Painting by William Powell Frith

Many Happy Returns of the Day is an 1856 oil painting by the British artist William Powell Frith.
It depicts a scene of a Victorian middle-class family celebrating a child's birthday. The title refers to the popular greeting "many happy returns". The painting shows Firth's own family with his wife Isabelle at the opposite end of the table to him. This scene of domestic respectability ironically took place after the artist had already had a child with his long-term mistress Mary Alford.
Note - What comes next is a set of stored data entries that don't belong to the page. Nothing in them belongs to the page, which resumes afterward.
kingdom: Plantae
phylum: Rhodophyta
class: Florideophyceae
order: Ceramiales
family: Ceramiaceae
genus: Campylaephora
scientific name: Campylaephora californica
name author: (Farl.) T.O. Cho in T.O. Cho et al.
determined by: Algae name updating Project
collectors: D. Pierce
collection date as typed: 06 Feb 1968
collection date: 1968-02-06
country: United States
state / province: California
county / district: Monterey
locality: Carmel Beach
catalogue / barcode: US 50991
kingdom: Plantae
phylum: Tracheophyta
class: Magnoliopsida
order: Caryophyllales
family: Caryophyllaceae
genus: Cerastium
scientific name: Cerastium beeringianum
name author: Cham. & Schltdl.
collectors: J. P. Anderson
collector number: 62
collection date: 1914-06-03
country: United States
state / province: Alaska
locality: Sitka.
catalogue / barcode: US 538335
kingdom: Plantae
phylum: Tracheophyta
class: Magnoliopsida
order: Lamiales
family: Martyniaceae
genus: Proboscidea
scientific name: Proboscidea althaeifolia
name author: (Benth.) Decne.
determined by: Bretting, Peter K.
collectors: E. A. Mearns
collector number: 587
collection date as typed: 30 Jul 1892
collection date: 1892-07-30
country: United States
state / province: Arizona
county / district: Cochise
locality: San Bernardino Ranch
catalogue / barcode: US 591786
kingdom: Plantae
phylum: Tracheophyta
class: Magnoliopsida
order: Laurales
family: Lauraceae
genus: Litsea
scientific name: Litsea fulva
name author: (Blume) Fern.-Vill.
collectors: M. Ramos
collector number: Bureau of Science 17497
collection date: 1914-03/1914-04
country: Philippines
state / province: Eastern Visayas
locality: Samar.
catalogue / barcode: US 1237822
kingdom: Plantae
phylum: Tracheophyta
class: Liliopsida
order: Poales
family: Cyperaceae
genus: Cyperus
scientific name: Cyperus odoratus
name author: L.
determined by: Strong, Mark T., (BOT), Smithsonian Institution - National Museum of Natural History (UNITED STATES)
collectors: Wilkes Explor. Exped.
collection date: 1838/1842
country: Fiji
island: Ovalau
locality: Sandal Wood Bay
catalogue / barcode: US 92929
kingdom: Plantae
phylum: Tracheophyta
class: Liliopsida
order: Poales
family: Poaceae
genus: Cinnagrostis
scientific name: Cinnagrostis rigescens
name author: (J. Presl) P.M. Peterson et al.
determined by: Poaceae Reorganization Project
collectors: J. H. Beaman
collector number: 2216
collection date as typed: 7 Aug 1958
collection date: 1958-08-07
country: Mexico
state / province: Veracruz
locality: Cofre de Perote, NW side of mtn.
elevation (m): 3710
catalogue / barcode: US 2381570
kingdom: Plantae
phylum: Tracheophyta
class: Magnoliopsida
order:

The painting was displayed at the Royal Academy Exhibition of 1856 held at the National Gallery in London. The picture is now in the collection of the Mercer Art Gallery in Harrogate in the artist's native Yorkshire, having been acquired in 1951.

==Bibliography==
- Graham-Dixon, Andrew. A History of British Art. University of California Press, 1999.
- Green, Richard & Sellars, Jane. William Powell Frith: The People's Painter. Bloomsbury, 2019.
- Simon, Caroline & Bourne, Susan. The Age of Innocence? Children in Art 1830-1930. Museum Services of Blackburn, Burnley and Lancashire County, 1989.
- Tosh, John. A Man's Place: Masculinity and the Middle-class Home in Victorian England. Yale University Press, 1999.
- Wood, Christopher. William Powell Frith: A Painter and His World. Sutton Publishing, 2006.